けれども、ゴウは毎日忘れてきました。「また俺忘れたよ」と言いながら、ゴウはいつも私の肩を揉んでくれました。そのときがゴウとのお話の時間でした。
ゴウが「先生、僕はね、木刀で殴られてたんだよ。お父さんはすごく怖くて」とか、「僕はね、いつも悪い子だって言われてたんだ。みんなと一緒にいても真っ先に注意されるのはいつも僕なんだよ」など、今までにあったいろんなことを話してくれました。
「そうなんだ」と、私はゴウの話を聞きました。
ある日、ゴウのお母さんに会った時、「お母さん、毎日ゴウはナフキンとお箸を忘れてくるんですよ。だから毎日私の肩揉みをしてるんです」と話したら、お母さんが「え? 先生、お箸とナフキンは毎日私がゴウの鞄の中に入れてますよ」とおっしゃいました。彼はただ、私に話を聞いてもらいたかったんですね。
子どもたちはいろんな問題行動を起こします。けれども、表面的なことだけに目を向けることは、時に子どもたちを追い込むことになるのではないかと思うのです。何を感じ、考え、思っているのか。子どもたちを育てるとき、見えない心を思うことを私はもっとも大事にしています。

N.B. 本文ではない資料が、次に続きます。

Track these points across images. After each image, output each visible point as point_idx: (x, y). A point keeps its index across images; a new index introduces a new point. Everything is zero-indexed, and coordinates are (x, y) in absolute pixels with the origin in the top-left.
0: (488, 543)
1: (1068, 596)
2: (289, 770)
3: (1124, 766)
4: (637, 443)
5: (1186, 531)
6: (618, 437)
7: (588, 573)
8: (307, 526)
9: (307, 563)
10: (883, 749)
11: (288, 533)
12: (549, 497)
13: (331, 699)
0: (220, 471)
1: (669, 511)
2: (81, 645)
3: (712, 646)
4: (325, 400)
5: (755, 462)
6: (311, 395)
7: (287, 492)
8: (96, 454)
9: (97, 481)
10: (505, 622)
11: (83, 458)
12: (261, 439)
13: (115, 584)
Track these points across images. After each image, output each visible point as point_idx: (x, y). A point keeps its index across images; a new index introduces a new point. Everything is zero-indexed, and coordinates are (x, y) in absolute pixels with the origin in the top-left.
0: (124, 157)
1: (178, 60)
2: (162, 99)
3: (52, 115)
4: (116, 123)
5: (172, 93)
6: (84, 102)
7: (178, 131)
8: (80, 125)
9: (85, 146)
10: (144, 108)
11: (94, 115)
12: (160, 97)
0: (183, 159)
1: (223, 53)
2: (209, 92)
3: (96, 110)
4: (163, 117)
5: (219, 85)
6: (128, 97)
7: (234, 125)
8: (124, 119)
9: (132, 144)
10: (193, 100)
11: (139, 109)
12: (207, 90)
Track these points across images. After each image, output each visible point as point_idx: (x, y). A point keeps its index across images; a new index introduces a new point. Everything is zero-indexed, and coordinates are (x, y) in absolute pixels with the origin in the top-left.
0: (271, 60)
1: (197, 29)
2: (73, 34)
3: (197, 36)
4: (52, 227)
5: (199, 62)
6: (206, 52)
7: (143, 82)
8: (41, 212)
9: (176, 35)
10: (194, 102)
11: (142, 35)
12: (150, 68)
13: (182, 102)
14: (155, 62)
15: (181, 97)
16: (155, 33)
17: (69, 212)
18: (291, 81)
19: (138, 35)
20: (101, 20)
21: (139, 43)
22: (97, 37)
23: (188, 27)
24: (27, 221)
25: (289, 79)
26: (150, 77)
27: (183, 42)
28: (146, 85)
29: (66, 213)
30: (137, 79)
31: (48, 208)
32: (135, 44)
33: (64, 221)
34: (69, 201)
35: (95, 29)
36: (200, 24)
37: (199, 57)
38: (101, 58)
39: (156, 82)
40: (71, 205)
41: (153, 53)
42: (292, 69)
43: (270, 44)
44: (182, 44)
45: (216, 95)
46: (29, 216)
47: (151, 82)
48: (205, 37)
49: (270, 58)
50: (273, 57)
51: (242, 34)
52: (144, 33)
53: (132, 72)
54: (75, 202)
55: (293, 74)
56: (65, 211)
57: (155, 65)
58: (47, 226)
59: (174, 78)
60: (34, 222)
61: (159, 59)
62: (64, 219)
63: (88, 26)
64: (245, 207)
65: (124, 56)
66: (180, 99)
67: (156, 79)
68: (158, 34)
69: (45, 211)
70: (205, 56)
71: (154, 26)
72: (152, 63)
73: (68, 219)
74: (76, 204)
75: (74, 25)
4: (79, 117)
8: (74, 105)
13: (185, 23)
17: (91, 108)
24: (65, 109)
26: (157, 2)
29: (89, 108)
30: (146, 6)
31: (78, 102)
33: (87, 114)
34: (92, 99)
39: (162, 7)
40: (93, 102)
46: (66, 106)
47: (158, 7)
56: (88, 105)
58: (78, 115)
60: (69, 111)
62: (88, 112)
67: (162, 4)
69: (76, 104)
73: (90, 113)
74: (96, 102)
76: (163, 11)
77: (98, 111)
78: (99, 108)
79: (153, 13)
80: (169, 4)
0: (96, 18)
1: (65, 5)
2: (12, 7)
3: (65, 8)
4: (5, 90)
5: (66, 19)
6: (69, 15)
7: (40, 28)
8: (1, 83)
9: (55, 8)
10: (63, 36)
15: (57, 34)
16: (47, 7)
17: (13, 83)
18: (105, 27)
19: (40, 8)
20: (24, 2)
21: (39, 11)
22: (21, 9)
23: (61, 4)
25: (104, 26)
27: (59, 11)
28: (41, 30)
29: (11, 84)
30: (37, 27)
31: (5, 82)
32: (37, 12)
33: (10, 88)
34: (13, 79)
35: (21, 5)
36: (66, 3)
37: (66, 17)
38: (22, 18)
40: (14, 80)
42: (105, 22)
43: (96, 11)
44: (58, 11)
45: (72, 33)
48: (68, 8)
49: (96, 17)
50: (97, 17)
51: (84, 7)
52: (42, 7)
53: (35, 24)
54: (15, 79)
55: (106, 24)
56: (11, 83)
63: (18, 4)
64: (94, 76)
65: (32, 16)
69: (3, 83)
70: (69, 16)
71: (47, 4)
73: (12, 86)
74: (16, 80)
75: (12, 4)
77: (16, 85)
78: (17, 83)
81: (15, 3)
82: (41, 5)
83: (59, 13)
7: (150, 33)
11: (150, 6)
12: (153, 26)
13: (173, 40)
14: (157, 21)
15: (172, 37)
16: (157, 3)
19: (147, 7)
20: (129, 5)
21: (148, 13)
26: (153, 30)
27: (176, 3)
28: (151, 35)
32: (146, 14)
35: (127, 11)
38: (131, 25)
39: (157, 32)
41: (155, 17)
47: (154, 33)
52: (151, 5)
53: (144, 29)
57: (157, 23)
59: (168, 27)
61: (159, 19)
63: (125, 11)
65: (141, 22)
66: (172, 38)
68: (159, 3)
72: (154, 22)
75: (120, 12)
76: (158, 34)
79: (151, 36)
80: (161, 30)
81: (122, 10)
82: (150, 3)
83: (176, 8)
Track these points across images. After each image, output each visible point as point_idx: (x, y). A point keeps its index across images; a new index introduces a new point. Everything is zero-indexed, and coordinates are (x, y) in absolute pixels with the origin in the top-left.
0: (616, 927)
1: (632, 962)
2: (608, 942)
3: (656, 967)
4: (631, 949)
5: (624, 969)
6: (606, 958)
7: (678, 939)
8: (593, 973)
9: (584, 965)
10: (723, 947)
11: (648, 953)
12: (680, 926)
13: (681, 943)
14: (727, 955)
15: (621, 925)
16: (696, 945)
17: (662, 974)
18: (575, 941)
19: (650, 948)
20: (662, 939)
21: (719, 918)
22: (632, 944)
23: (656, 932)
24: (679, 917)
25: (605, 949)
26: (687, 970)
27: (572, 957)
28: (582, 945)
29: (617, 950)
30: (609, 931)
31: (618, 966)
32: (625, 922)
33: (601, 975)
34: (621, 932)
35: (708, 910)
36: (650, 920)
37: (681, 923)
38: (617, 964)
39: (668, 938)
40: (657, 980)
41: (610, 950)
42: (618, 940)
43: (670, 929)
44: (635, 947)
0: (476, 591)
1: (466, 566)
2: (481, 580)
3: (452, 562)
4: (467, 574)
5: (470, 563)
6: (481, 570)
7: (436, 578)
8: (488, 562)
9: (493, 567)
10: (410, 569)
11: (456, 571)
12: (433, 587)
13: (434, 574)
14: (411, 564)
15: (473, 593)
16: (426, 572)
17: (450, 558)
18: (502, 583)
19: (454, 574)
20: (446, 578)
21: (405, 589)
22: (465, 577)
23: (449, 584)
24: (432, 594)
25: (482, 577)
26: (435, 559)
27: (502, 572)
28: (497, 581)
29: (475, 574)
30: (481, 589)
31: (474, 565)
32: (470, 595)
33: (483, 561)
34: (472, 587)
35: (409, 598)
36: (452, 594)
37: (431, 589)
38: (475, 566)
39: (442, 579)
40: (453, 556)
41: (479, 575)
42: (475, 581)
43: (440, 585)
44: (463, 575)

(鹿児島市で行われた「ご縁紡ぎ大学」主催の講演会より)
【かばむら・まゆみ】福岡市の小学校教諭。全国の先生を応援する「あこがれ先生プロジェクト」の講師。子どもたちと同じ目線で向き合うことで、子どもたちから教わったことを全国各地の講演で伝えている。2012年、草場一寿氏が監督したドキュメンタリー映画『いのちのまつり-地球が教室』に出演している。